An extensive redevelopment project was completed in 2006, which relocated and expanded the food court. This gave the mall an additional 30000 sqft. of retail space, with 2 full service dining options (Davenport's Italian Oven and Garfield's) added as well. In 2011 the Davenport's Italian Oven closed and the space was converted into a DSW store in March 2013. The Garfield's restaurant also closed in 2013, with Hand & Stone Massage and Facial Spa replacing it in November 2015. The freestanding Toys "R" Us in the rear parking lot relocated to the Carlisle Pike about 5 miles away and its building was demolished in early 2015. The outdoor enthusiast store Field & Stream, become the freestanding anchor, opened in 2015.

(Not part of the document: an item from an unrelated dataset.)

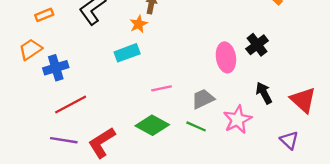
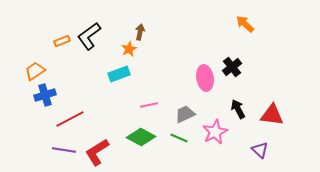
orange rectangle: (44, 15) -> (62, 41), moved
blue cross: (56, 68) -> (45, 95), moved
red triangle: (303, 100) -> (272, 115), turned -35

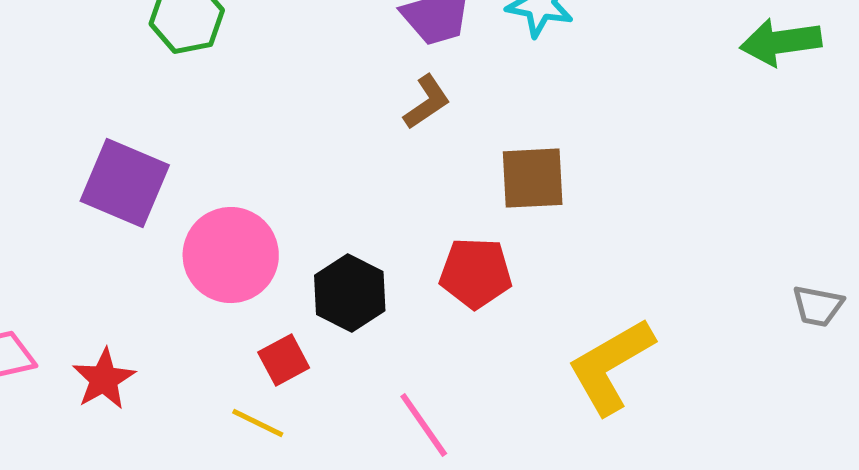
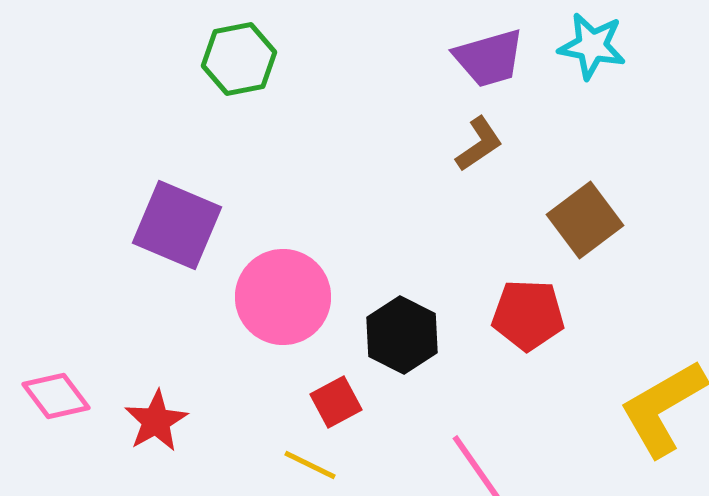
brown square: (533, 178) -> (585, 220), turned -34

On January 4, 2017, Sears announced their store would close by mid-February and was demolished by March 2017 to make way for multiple stores, including Dick's Sporting Goods, Fine Wine & Good Spirits and a smaller Sears Appliances & Mattress store, as part of a mall makeover by PREIT. Dave & Buster's announced they would take over the Old Navy space, which closed on December 26, on the JCPenney side of the mall and open in the fall 2018. In October 2019, the Field & Stream store was replaced by Sportsman's Warehouse as part of an acquisition of eight Field & Stream stores by Sportsman's Warehouse.